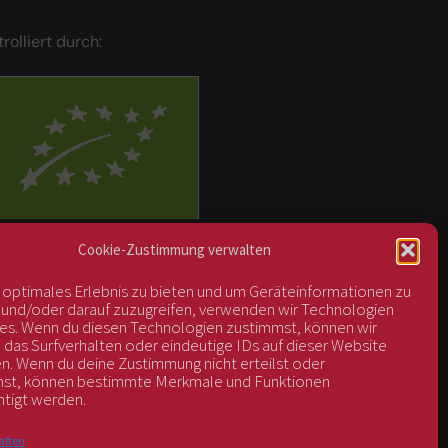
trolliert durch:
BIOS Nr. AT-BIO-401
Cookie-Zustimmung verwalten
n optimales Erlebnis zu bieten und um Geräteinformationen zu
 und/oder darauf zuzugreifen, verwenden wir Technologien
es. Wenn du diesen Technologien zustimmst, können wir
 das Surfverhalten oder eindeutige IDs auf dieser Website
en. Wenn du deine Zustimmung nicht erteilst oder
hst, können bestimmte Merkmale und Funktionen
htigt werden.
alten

**TRY IT**
Transcribe every record above exactly, leaving out the pictures.

**RESPONSE**
trolliert durch:
BIOS Nr. AT-BIO-401
Cookie-Zustimmung verwalten
n optimales Erlebnis zu bieten und um Geräteinformationen zu
 und/oder darauf zuzugreifen, verwenden wir Technologien
es. Wenn du diesen Technologien zustimmst, können wir
 das Surfverhalten oder eindeutige IDs auf dieser Website
en. Wenn du deine Zustimmung nicht erteilst oder
hst, können bestimmte Merkmale und Funktionen
htigt werden.
alten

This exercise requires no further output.